I am using kernel 2.6.17.14, and would like to use newer versions for the wireless code but I get file corruption with any kernel more recent than this. My system uses a SiS645DX chipset (it is a rebadged CLEVO D400E) with 5513 IDE. I get this corruption with read/writes, i.e using "cp", "dd", when compiling software, writing to CD, etc etc. An example: cp ../Changelog-2.6.18 . diff Changelog-2.6.18 ../Changelog-2.6.18 16377c16377 < LD .top_vmlinux1 --- > LD .tmp_vmlinux1 23954c23954 < Date: Mon Jul 1% 04:45:11 2006 -0700 --- > Date: Mon Jul 10 04:45:11 2006 -0700 24955c24955 < This is generally useful, but partacularly helps see if it is the same sector --- > This is generally useful, but particularly helps see if it is the same sector 31879c31879 < [MMC] sdhci: version bump cdhci --- > [MMC] sdhci: version bump sdhci 42955c42955 < Replace `he temp makefile hacks with proper CONFIG entries, which are also --- > Replace the temp makefile hacks with proper CONFIG entries, which are also 49050c49050 < and this task is(already holding: --- > and this task is already holding: [output clipped] I would suspect a memory problem but memtest86+ gives no errors despite numerous passes, and I get no errors in older kernels. Does anyone have any idea what changed in 2.6.18 to cause such an error? I have tried some obvious things (see thread on linuxquestions.org: http://www.linuxquestions.org/questions/showthread.php?t=578200), but I don't understand enough about the kernel to get any further. Neil. -
Hi Neil, I don't but you can try to isolate the changeset introducing the corruption with git-bisect: http://kernel.org/pub/software/scm/git/docs/v1.3.3/howto/isolate-bugs-with-bisect.txt So, in your case, you do: <clone Linux mainline git repository> # git bisect start # git bisect bad v2.6.18 # git bisect good v2.6.17 then <recompile and test> <git bisect [good|bad] depending on results> <repeat until you've narrowed down the changeset> Also, please remember to send your .config when reporting bugs as described in REPORTING-BUGS. Pekka -
Thanks for your help on this. I have narrowed it down to commit "c22ce143d15eb288543fe9873e1c5ac1c01b69a1 x86: cache pollution aware __copy_from_user_ll()". This fits with the errors I'm getting, so now I need to find out if I can safely ignore this patch, or does it have to be modified? This is my first Linux bug in many years of simply using it, so I'm a little nervous! My kernel .config is attached, along with lspci output. Neil
Hi Neil, Just to make sure, if you disable CONFIG_X86_INTEL_USERCOPY, the corruption goes away? -
It took some fiddling to disable (edit arch/i386/Kconfig.cpu) but that has fixed it. Many thanks! Does this need to be reported as a bug? Or should the kernel config scripts be changed to enable this option to be easily turned off? Neil. -
Hi Neil,
Looks like a bug to me. Can we have your /proc/cpuinfo too?
Pekka
-
I doubt it's a CPU bug. It's more likely a chipset or motherboard bug
around the CPU. The patterns for the original "cp" corruption that Neil
posted seem to be:
File offset correct corrupt
decimal hex
======== ========
642470 0009cda6 'm' 0x6D 'o' 0x6f
972198 000ed5a6 'i' 0x69 'a' 0x61
1243686 0012fa26 's' 0x73 'c' 0x63
1676846 0019962e 't' 0x74 '`' 0x64
1907974 001d1d06 ' ' 0x20 '(' 0x28
...
and since it's apparently about using the uncached accesses, it's
interesting that the low three bits are identical in all those corruptions
(they also seem to be single-bit errors in the actual byte-value, although
the bit is not the same). If the external bus is 64 bits (?), that would
say that it's one particular byte lane that is dodgy.

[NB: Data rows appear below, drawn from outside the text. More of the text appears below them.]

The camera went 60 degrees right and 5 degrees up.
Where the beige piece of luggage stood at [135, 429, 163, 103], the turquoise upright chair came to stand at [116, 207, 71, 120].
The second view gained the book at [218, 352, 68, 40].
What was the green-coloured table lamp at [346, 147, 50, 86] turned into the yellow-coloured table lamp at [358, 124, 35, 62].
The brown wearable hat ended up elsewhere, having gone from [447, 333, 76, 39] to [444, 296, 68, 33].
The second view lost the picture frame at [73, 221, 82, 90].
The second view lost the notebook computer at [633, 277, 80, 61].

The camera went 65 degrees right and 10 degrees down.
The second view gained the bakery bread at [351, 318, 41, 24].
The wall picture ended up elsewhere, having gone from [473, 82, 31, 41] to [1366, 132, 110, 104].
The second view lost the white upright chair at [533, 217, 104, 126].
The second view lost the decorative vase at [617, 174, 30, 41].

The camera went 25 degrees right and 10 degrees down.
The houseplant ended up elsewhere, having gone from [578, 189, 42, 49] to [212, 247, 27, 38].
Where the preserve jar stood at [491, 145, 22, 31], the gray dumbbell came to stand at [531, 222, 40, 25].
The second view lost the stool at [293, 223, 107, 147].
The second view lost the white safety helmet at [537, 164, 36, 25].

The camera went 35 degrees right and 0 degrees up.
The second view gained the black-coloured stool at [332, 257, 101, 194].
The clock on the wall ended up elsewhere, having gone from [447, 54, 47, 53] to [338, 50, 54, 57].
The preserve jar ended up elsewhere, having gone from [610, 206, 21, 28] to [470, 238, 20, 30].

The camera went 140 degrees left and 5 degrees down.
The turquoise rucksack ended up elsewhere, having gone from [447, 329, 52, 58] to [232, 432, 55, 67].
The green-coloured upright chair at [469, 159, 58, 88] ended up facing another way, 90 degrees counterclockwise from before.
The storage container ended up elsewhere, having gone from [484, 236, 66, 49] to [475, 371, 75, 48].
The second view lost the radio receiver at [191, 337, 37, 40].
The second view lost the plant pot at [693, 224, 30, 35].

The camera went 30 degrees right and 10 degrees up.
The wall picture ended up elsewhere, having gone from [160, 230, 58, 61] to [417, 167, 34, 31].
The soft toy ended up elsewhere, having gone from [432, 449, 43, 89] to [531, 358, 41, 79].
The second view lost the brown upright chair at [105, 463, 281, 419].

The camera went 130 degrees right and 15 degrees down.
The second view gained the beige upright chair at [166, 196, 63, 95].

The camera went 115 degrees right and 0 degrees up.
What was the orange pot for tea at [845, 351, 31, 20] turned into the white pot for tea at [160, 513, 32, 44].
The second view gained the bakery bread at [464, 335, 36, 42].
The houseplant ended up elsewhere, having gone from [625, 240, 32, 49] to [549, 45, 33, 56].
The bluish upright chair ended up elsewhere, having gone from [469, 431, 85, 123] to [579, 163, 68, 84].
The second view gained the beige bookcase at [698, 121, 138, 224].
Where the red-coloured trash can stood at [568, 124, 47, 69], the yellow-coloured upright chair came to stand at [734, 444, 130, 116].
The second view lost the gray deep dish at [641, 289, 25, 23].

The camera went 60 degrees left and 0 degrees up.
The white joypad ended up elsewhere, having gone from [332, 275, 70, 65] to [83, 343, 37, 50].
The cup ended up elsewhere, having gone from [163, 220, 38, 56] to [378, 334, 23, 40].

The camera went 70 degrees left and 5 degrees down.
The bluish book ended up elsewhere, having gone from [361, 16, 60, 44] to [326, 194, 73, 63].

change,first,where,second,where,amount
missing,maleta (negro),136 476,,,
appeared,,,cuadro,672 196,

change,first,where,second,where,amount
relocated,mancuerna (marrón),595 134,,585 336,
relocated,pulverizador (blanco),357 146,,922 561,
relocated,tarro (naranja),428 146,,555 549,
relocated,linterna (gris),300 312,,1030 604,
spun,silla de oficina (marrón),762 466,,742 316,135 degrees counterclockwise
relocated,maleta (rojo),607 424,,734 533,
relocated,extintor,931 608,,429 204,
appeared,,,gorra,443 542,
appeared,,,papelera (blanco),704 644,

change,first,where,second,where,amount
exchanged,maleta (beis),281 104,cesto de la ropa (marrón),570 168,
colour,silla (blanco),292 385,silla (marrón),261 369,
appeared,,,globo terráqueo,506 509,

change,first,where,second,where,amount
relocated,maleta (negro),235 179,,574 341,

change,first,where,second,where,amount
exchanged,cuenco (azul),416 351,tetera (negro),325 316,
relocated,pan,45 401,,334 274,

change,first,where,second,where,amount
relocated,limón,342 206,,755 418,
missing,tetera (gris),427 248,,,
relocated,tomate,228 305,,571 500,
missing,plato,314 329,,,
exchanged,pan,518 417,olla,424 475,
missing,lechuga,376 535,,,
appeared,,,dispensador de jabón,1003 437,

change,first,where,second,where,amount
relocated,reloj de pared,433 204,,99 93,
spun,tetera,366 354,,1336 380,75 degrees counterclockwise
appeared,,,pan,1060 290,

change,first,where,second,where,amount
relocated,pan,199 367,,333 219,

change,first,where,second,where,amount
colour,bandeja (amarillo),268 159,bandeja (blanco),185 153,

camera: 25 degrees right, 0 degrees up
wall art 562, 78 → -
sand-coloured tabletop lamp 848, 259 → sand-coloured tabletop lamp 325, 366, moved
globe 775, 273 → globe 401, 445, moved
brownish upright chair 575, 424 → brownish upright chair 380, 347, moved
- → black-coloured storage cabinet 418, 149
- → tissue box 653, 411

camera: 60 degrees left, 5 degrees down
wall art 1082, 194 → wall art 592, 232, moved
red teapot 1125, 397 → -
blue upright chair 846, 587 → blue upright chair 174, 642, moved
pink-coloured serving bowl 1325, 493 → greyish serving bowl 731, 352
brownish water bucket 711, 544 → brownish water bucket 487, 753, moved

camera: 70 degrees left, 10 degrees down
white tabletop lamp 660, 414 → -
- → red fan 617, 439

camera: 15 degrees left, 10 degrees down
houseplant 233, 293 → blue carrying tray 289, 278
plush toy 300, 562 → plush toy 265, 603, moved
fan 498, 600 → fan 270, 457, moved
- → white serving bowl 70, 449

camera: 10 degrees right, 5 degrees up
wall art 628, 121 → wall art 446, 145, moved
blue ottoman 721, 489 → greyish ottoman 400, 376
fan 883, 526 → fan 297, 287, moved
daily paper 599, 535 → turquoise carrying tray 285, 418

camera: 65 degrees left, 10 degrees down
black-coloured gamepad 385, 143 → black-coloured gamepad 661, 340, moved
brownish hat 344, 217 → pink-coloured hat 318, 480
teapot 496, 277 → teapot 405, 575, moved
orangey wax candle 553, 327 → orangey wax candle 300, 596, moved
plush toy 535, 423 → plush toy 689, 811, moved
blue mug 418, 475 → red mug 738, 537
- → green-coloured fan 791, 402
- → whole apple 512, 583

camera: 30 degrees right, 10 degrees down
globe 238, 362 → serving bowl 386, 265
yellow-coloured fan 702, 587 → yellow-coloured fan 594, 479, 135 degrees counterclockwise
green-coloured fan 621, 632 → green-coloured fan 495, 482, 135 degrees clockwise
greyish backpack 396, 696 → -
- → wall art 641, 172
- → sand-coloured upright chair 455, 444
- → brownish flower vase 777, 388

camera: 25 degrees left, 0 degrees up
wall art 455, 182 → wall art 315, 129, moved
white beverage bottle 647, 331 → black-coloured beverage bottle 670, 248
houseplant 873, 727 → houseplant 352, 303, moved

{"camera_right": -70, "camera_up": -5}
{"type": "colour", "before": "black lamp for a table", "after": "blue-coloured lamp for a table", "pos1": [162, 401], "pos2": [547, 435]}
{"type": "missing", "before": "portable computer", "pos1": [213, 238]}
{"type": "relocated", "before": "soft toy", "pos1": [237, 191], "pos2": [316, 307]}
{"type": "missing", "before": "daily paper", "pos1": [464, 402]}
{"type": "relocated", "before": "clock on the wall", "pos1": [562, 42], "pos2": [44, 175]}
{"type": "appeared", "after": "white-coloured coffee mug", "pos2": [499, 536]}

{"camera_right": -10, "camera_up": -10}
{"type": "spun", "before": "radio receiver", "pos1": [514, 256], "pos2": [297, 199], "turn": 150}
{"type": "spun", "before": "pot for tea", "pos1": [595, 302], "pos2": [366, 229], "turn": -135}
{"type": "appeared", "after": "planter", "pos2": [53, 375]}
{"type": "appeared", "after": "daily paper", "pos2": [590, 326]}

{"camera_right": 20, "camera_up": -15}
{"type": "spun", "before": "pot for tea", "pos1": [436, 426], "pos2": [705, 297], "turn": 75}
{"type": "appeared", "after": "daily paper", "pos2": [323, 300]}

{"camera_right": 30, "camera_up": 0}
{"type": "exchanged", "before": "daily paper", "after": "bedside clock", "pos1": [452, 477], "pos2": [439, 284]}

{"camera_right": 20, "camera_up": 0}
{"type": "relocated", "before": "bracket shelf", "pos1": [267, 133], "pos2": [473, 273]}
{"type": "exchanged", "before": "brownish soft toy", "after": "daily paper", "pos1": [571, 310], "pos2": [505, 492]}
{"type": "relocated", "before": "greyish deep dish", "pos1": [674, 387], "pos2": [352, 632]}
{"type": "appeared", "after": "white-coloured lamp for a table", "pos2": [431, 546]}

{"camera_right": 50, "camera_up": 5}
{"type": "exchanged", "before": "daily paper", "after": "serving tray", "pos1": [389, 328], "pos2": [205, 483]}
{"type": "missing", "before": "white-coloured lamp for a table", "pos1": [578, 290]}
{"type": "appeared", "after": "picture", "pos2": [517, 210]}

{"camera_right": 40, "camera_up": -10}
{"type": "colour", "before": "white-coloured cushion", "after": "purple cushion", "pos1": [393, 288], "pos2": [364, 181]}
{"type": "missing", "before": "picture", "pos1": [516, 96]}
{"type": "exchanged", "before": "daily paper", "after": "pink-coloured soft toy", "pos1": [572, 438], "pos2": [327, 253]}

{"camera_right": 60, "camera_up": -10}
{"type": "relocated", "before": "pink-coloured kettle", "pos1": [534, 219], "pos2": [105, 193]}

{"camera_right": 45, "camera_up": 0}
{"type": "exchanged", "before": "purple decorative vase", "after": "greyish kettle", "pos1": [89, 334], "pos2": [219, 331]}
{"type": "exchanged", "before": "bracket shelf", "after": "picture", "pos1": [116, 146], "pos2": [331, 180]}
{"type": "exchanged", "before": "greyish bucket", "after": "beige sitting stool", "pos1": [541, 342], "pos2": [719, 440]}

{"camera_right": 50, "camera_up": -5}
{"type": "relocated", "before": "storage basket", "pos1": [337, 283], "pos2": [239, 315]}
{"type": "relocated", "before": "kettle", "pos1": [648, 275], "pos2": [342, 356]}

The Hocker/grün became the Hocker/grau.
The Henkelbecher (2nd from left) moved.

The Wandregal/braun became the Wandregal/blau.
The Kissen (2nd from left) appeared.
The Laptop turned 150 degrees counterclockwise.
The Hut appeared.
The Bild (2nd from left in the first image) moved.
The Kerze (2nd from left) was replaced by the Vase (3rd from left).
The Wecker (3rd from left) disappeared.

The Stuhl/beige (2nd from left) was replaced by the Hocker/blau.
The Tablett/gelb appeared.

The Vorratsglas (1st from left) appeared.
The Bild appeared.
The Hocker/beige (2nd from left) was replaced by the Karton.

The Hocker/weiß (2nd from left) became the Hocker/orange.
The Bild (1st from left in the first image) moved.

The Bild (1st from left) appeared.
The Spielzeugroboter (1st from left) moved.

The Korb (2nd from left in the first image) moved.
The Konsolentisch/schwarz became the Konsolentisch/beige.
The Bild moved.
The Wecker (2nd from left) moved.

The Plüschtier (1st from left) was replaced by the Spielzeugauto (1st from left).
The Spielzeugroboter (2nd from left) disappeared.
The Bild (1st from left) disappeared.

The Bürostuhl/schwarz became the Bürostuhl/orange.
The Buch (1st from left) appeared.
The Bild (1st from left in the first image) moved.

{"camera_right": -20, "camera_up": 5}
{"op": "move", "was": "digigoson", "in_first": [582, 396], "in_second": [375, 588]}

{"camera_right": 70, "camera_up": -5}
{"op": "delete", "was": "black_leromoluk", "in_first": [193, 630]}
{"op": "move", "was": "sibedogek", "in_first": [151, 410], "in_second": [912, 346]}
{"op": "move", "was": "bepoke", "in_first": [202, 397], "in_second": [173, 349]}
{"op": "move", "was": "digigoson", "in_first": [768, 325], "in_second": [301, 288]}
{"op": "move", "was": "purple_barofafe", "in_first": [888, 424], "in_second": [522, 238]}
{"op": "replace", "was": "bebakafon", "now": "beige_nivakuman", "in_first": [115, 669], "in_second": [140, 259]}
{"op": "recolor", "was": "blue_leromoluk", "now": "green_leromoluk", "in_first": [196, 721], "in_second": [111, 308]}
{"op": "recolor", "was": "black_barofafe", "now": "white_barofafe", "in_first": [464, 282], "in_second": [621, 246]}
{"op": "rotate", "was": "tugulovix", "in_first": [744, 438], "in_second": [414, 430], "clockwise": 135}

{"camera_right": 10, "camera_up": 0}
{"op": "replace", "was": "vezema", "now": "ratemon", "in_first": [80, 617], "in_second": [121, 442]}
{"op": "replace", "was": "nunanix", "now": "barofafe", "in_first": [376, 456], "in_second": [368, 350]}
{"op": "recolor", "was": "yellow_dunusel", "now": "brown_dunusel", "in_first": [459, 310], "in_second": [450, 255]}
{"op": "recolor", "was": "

I would bet that the reason the intel-optimized memcpy triggers this is
that the non-temporal stores just means that you go out directly on the
bus, and it probably just shows a weakness in the chipset or bus that
doesn't show with the normal cacheline accesses.
Linus
-
Hi Linus,
But that should show up with memtest too, no?
Pekka
-
Not unless memtest uses non-temporal stores with the same (or similar) access patterns. The thing is, the CPU cache hides a *lot* of activity from the chipset, and changes the access patterns radically. With normal cached accesses, you'd normally see just the "fill cacheline" and "write out cacheline" pattern. With movnt, you'd see non-cacheline accesses to memory. If the chipset was tested under mostly normal loads, the movnt cases have been getting a lot less coverage. Now, I do agree that it certainly *can* be a CPU bug too. I doubt it, though. I'd check the power supply (brownouts cause random corruption, and it might have a "peak power pattern" thing to it), and it's worth re-seating any DIMM's etc. And it's definitely worth going into the BIOS setup screen and making sure that nothing is even close to debatable (ie take RAM timings down to non-aggressive levels, make sure bus frequencies and multipliers are not even close to borderline, etc etc). Linus -
Hi, I'm not so sure whether it is chipset's bug or not. The movnt does have the WC (write combining) semantics and bypass the hardware cache to store the data. http://www.intel.com/products/processor/manuals/index.htm Intel 64 and IA-32 Architectures Software Developer's Manual Volume 1: Basic Architecture Intel 64 and IA-32 Architectures Software Developer's Manual Volume 3A: System Programming Guide Thanks in advance, Hiro -
On Wed, 3 Oct 2007 22:35:24 +0300 Not neccessarily. The old VIA memory copying bug only showed up with prefetching and mmx store patterns. That was a hardware flaw that took extreme memory utilisation to show up - so it does occur but thats not to say it is the cause Alan -
This is way out of my depth, but I have re-seated my 2x256MB DDR single sided DIMMS and checked my BIOS, though the Phoenix BIOS in my rebadged CLEVO D400E doesn't allow any tampering with timings, and recompiled with the USERCOPY enabled but still get the bit corruption. Since I seem to be alone in getting this effect perhaps my machine is dodgy? I've attached my dmesg output if that's of any help. Neil.
Is there some pattern to the corruption, like maybe it occurs once every N bytes in the file? -